Action item: Given the records below, pull every line with the word "confrontación" into the answer.

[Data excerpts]
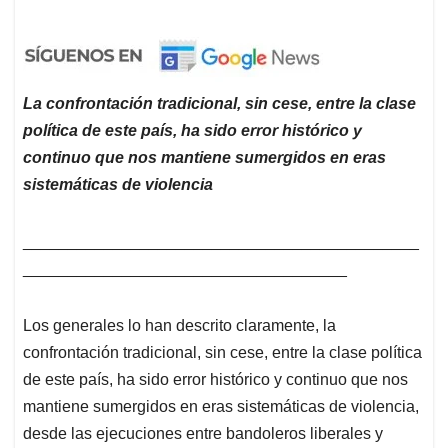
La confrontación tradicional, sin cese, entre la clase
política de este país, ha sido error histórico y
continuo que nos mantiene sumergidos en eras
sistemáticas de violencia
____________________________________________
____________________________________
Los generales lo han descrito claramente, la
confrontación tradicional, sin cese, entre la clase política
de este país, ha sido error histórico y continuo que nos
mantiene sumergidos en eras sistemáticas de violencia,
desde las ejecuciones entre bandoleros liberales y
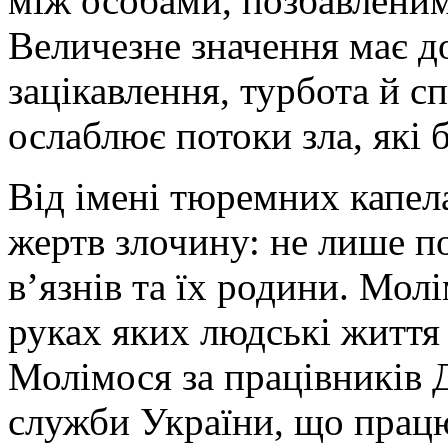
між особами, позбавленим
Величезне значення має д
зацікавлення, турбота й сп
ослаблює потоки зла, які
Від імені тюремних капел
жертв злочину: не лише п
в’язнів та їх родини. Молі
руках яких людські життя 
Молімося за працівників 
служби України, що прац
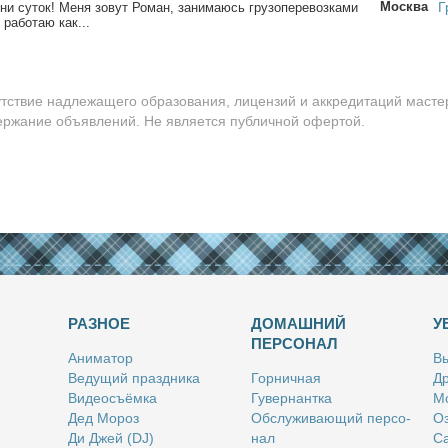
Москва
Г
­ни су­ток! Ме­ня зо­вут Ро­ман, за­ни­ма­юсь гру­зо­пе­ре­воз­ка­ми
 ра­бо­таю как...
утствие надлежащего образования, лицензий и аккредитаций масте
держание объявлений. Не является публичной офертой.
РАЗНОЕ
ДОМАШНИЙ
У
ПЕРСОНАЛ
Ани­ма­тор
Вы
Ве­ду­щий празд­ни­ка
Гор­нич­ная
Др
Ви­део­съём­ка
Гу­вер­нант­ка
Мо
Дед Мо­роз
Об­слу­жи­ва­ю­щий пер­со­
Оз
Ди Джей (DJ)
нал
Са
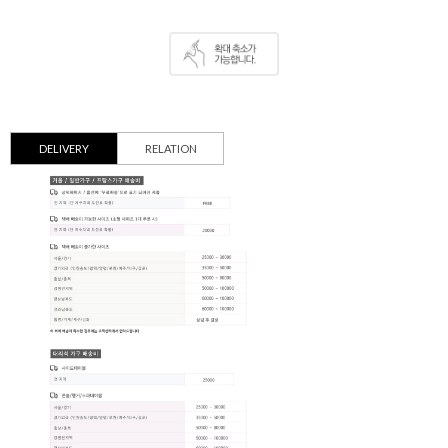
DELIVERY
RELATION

--

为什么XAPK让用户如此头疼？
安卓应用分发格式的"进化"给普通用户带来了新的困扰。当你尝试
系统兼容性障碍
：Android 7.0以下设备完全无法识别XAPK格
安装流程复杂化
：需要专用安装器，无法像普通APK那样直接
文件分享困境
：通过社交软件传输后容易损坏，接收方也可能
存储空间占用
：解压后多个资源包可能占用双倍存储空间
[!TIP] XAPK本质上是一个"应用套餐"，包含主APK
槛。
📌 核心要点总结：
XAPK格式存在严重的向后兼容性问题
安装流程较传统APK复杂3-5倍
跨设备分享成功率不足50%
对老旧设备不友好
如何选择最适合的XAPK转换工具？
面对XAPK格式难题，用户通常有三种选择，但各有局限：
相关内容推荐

Reply:
La confrontación tradicional, sin cese, entre la clase
confrontación tradicional, sin cese, entre la clase política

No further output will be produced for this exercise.